Please copy word for word the part of the records that opens at their very first line and closes with the line containing "ook al doen", including both of those lines.
____________________
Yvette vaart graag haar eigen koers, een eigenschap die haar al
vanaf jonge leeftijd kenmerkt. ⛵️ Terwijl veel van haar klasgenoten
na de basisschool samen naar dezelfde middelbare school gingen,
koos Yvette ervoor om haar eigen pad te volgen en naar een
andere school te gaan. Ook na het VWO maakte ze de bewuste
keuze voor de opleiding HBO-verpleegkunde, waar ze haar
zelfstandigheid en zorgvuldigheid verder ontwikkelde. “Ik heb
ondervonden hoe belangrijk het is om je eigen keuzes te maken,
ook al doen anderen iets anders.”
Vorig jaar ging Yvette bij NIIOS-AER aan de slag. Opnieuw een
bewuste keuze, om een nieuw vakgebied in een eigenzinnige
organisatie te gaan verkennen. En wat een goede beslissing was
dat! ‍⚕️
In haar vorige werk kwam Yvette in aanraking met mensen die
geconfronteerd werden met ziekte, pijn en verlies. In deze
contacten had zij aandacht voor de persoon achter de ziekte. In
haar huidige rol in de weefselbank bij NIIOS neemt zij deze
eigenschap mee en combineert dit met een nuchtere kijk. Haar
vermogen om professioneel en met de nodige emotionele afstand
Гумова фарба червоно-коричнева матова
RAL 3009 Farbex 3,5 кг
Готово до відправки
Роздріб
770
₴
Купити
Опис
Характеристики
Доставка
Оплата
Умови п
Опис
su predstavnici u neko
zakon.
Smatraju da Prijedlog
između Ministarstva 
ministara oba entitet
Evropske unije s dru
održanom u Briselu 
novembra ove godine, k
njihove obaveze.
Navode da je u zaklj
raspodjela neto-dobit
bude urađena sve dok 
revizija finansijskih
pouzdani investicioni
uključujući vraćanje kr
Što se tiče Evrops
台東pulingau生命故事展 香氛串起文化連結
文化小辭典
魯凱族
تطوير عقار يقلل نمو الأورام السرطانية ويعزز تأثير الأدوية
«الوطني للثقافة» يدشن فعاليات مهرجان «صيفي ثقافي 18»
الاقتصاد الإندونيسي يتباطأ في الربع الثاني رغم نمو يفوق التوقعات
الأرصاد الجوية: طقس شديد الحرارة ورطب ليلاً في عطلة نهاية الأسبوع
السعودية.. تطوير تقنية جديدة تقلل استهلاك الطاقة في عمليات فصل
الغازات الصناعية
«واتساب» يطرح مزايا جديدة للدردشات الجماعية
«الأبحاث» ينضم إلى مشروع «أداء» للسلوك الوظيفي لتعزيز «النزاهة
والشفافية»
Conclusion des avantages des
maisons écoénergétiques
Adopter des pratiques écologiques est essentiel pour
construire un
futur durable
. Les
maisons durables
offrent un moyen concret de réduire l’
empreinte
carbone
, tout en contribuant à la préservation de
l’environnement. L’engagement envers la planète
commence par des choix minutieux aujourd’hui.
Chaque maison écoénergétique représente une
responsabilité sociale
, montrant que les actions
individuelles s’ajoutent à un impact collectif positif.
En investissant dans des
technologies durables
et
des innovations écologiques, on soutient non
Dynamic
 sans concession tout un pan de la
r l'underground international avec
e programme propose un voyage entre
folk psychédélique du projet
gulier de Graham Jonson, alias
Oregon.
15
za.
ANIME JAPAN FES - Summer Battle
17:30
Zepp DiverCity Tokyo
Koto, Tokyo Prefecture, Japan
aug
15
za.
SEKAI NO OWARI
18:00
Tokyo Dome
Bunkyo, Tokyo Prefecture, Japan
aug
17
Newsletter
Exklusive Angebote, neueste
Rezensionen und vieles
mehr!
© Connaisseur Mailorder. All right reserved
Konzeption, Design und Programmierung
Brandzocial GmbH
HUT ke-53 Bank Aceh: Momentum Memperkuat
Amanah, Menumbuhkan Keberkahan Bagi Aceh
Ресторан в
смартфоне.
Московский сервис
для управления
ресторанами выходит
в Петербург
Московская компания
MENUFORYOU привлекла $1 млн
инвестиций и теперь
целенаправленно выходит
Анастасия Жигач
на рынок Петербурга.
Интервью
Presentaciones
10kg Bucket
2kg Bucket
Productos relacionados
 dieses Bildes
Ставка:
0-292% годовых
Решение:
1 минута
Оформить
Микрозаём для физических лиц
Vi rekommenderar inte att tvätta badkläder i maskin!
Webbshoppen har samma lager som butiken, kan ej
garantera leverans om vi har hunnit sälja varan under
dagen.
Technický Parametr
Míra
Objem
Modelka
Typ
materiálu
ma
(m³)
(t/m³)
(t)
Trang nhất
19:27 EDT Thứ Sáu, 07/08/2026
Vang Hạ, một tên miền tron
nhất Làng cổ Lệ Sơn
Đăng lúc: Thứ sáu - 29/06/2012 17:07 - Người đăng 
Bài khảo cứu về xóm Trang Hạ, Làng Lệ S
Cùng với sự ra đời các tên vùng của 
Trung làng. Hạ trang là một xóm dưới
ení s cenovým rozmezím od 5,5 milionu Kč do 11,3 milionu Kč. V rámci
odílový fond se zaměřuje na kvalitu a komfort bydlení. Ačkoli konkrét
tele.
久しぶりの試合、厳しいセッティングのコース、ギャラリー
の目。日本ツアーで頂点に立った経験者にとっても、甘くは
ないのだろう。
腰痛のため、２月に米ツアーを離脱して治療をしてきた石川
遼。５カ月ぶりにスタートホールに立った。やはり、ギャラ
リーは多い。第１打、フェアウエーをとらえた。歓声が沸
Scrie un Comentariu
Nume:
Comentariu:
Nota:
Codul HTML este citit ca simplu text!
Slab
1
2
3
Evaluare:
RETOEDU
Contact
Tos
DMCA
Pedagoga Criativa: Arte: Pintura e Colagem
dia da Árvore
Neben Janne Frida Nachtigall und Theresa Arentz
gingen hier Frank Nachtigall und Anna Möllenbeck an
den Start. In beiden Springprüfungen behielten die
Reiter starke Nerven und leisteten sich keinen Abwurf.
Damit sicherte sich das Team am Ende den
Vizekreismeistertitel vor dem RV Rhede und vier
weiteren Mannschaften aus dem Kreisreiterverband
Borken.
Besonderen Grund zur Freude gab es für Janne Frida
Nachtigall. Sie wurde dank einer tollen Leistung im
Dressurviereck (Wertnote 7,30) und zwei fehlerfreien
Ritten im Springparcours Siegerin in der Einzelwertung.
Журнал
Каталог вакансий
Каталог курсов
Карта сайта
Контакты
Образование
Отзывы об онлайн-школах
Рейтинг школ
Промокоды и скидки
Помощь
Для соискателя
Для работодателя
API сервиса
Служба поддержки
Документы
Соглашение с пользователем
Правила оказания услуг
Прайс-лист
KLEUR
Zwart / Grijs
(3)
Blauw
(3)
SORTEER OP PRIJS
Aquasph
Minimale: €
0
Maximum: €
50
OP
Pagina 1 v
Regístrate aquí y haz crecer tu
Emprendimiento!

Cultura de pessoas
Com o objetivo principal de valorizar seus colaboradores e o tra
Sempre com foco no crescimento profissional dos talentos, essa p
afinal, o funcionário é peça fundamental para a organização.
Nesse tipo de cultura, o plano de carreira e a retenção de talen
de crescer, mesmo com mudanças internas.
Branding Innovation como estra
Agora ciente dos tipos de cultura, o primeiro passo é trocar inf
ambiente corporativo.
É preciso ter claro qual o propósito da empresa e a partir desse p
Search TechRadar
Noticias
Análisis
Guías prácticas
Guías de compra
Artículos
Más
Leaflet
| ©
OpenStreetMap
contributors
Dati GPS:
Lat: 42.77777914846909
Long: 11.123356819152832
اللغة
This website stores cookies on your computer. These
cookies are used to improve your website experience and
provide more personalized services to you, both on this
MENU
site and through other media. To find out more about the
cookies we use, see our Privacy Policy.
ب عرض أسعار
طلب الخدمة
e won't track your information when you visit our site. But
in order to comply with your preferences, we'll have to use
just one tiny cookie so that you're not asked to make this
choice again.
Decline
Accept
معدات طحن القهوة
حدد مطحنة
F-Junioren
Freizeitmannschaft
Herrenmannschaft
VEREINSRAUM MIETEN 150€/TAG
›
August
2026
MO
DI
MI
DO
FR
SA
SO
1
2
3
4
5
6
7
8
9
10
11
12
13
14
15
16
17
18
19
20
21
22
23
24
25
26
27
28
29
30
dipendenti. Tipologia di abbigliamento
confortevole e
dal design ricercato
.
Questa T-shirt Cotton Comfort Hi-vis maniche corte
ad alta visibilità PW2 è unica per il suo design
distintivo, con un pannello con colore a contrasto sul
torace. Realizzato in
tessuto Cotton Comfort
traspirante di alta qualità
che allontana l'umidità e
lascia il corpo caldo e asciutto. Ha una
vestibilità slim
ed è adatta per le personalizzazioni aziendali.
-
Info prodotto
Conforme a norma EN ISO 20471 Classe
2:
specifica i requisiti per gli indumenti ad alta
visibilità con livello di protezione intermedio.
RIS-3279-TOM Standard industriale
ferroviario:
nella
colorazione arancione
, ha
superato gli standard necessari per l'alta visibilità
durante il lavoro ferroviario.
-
____________________
» **ANSWER BELOW**
Yvette vaart graag haar eigen koers, een eigenschap die haar al
vanaf jonge leeftijd kenmerkt. ⛵️ Terwijl veel van haar klasgenoten
na de basisschool samen naar dezelfde middelbare school gingen,
koos Yvette ervoor om haar eigen pad te volgen en naar een
andere school te gaan. Ook na het VWO maakte ze de bewuste
keuze voor de opleiding HBO-verpleegkunde, waar ze haar
zelfstandigheid en zorgvuldigheid verder ontwikkelde. “Ik heb
ondervonden hoe belangrijk het is om je eigen keuzes te maken,
ook al doen anderen iets anders.”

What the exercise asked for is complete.